Entries supplied:

________

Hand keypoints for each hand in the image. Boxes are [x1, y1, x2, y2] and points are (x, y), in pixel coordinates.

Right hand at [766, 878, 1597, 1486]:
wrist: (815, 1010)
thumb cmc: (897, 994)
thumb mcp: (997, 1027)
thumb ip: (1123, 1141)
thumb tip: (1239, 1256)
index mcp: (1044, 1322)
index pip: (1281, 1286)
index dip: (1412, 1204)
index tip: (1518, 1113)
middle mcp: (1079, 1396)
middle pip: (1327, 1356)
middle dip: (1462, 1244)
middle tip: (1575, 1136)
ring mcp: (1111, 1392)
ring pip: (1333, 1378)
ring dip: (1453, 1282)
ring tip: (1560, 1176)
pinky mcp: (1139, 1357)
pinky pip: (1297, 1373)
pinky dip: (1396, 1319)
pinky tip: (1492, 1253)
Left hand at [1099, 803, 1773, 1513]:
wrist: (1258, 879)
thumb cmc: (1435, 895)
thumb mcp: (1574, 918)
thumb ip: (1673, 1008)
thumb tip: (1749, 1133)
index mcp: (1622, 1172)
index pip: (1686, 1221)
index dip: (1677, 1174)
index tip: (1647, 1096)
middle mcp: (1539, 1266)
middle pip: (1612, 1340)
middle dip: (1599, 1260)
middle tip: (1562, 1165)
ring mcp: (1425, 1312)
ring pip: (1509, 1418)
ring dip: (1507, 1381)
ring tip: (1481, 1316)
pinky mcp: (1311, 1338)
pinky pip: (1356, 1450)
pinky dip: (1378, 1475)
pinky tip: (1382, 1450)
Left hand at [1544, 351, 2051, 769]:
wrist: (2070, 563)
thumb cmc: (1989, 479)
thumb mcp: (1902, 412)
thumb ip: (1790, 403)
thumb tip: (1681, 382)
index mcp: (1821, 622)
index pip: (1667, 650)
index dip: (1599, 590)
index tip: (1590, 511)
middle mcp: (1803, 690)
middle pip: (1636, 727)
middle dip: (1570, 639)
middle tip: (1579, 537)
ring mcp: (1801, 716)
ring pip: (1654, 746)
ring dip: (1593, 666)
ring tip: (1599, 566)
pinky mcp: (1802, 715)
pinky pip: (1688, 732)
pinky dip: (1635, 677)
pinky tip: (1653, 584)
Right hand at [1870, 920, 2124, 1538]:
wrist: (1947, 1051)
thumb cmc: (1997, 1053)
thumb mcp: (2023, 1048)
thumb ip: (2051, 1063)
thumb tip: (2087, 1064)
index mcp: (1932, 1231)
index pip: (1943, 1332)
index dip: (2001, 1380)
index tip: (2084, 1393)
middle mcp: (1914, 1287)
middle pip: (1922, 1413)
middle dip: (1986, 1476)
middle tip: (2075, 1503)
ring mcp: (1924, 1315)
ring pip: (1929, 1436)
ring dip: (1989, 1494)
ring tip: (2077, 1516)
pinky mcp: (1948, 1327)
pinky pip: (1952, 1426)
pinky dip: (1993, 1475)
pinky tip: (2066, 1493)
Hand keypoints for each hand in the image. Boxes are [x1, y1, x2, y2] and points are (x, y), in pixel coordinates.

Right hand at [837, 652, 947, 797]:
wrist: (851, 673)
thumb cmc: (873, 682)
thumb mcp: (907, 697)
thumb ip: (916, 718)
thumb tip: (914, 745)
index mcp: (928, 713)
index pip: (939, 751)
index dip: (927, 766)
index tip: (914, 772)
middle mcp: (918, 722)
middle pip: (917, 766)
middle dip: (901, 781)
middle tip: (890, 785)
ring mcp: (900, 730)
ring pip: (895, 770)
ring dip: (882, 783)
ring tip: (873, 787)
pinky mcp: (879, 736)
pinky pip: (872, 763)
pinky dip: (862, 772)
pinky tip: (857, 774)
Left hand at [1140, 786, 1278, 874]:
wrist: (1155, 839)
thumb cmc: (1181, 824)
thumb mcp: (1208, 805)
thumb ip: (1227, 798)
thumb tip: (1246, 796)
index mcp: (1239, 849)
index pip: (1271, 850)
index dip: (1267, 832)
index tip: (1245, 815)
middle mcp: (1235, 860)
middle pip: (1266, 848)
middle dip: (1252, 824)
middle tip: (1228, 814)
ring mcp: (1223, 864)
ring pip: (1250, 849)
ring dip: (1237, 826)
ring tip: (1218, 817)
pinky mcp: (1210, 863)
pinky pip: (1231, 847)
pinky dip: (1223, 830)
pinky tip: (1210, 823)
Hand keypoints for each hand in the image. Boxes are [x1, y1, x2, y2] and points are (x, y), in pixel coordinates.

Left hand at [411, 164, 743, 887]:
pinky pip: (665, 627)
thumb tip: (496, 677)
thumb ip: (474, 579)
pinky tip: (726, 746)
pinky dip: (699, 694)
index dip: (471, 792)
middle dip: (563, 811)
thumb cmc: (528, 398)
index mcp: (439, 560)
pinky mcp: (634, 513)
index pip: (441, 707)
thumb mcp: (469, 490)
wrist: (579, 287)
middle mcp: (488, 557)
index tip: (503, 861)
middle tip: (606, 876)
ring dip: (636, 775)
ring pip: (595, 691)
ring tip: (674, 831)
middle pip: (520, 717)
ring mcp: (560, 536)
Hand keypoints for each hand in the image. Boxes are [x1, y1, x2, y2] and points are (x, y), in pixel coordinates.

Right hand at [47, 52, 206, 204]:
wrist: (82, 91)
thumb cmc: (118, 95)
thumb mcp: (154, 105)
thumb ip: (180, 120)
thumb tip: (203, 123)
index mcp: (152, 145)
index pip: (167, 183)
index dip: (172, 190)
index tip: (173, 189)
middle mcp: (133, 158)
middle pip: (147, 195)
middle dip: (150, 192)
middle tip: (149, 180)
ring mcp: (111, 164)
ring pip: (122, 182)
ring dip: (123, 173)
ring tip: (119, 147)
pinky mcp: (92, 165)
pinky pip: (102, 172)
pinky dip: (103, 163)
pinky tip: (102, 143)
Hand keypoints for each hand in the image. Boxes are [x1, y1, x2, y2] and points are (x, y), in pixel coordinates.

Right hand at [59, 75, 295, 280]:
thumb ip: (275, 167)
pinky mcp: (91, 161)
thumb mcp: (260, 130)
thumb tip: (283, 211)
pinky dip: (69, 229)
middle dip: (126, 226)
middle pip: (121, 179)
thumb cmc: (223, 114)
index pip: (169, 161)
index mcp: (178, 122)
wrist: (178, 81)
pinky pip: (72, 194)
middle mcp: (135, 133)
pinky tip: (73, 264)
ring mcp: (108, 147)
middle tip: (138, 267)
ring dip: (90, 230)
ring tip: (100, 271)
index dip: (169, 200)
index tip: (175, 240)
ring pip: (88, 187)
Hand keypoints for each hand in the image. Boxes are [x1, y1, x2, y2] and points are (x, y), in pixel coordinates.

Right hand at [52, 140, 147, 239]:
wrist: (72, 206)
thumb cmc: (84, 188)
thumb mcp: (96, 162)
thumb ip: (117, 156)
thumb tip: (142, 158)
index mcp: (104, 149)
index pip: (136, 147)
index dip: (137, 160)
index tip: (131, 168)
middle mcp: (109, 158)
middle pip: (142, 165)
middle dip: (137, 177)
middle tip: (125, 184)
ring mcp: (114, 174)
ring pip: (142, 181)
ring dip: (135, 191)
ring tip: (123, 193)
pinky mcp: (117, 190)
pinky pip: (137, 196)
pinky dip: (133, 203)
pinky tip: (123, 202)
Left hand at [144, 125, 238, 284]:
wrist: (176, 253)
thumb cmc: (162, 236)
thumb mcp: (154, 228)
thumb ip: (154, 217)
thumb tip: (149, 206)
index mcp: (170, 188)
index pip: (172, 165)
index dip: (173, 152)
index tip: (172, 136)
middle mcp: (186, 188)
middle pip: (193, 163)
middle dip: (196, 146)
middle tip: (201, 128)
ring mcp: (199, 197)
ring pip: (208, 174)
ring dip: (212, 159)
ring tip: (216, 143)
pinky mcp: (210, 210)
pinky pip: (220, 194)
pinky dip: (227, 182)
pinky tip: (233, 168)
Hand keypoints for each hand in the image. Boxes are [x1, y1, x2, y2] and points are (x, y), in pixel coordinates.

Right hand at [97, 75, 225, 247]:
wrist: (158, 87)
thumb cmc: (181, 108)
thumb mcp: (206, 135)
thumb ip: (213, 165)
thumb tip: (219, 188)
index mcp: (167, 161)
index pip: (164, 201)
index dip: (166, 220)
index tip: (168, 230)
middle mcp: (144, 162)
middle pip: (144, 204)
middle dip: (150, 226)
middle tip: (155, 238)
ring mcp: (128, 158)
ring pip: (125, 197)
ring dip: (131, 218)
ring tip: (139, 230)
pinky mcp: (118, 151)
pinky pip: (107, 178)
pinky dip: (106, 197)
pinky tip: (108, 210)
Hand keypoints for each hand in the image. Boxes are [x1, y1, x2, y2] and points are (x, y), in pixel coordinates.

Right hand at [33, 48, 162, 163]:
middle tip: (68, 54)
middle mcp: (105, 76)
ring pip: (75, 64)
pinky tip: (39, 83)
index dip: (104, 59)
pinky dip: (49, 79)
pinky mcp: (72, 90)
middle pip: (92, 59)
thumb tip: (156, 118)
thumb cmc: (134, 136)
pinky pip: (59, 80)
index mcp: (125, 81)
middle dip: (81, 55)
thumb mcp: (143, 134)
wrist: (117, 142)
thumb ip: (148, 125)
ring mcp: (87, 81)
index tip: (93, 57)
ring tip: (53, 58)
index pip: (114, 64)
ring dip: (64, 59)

________

Only lines with the word "Left" should be collected from the material.

Left hand at [1099, 803, 1773, 1513]:
Left hand at [1544, 351, 2051, 769]:
Left hand at [1140, 786, 1278, 874]:
Left hand at [411, 164, 743, 887]:
Left hand at [144, 125, 238, 284]:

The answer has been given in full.